Abro el maletero del coche para colocar el equipaje. Tengo que apartar la caja de herramientas. Nunca he sabido que hace allí. No entiendo nada de mecánica, y ni siquiera sé que herramientas guarda en su interior. Mi padre me dijo en una ocasión que era bueno llevarla “por si acaso”. Desde entonces viaja conmigo. Viaja en un continuo sin sentido. Sólo viaja para nada.

Vuelvo a entrar en casa. Debo asegurarme de que todos los grifos estén perfectamente cerrados. Paso a la cocina. De forma instintiva miro el reloj que cuelga de la pared, al lado del vasar. Las dos y diez. No recuerdo cuando, pero sé que su vida se acabó exactamente a las dos y diez. De cualquier día. De un mes cualquiera. De un año ignorado. A las dos y diez. Su vida se paró a las dos y diez.

El grifo gotea. Su sonido me traslada al despacho de mi padre. En mi memoria aún resuena de forma armónica y acompasada el tac-tac de su metrónomo. Tac-tac. Tac-tac. Ajeno al tiempo, insiste en marcar el compás de una melodía que nunca fue tocada. Cierro la válvula de paso.  El instrumento calla.

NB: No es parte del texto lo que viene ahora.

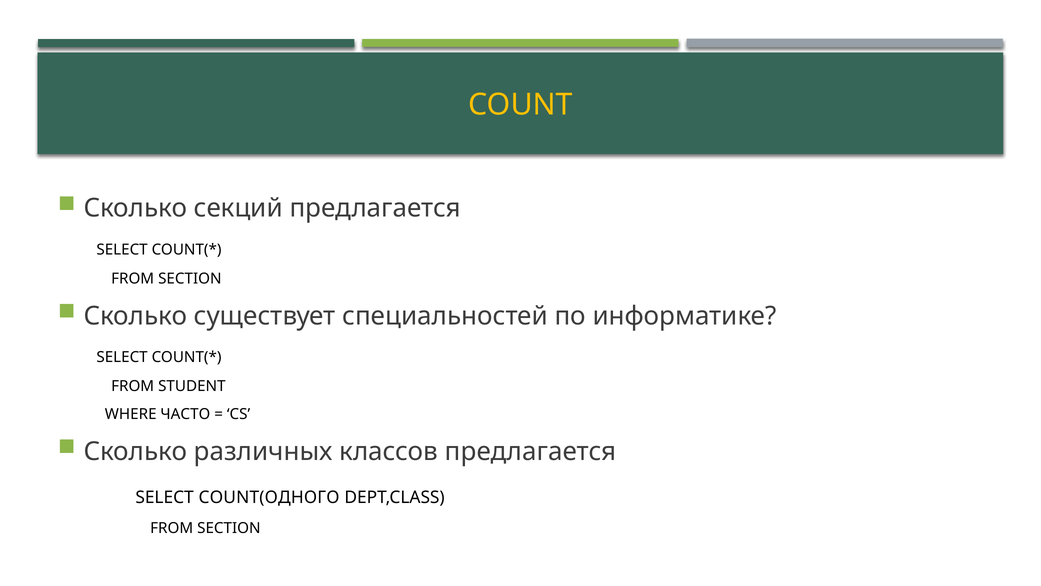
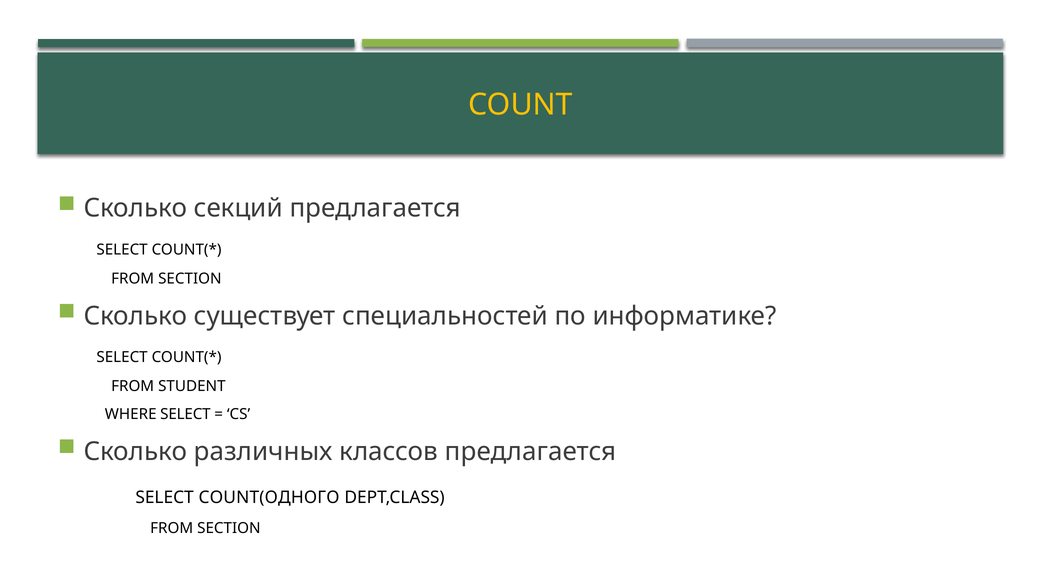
WHERE ЧАСТО: ЧАСТО -> SELECT
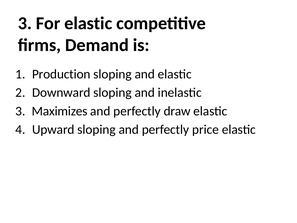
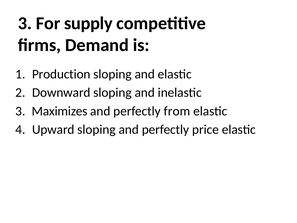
For elastic: elastic -> supply
draw: draw -> from
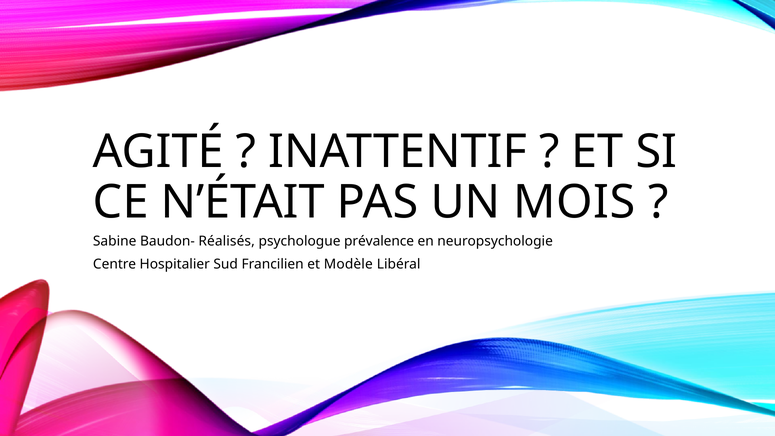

Paso al cuarto de baño. Aún permanece el olor del gel que utilizo para ducharme. Casi de manera involuntaria levanto el envase que lo contiene y lo acerco a mi nariz.  Me encanta su aroma. Huele a fresco, a limpio, a puro. Huele a hierbabuena. Como en el campo.Todo está en orden. Estoy listo para partir.

Busco el llavero. Mi llavero de la suerte. Está bendito por el apóstol Santiago.  En él están las llaves de mi coche. Me da seguridad, confianza. Nunca he conducido sin él. Nunca emprenderé un viaje sin mi amuleto.

Arranco. Comienzo el viaje a ninguna parte. Recorro ligero los primeros kilómetros de mi itinerario. Después, prudente, aminoro la velocidad. Estoy más calmado. No tengo prisa por llegar .Nadie me espera. A nadie le importa mi viaje. Soy como mi chaqueta de lana. Como mi caja de herramientas.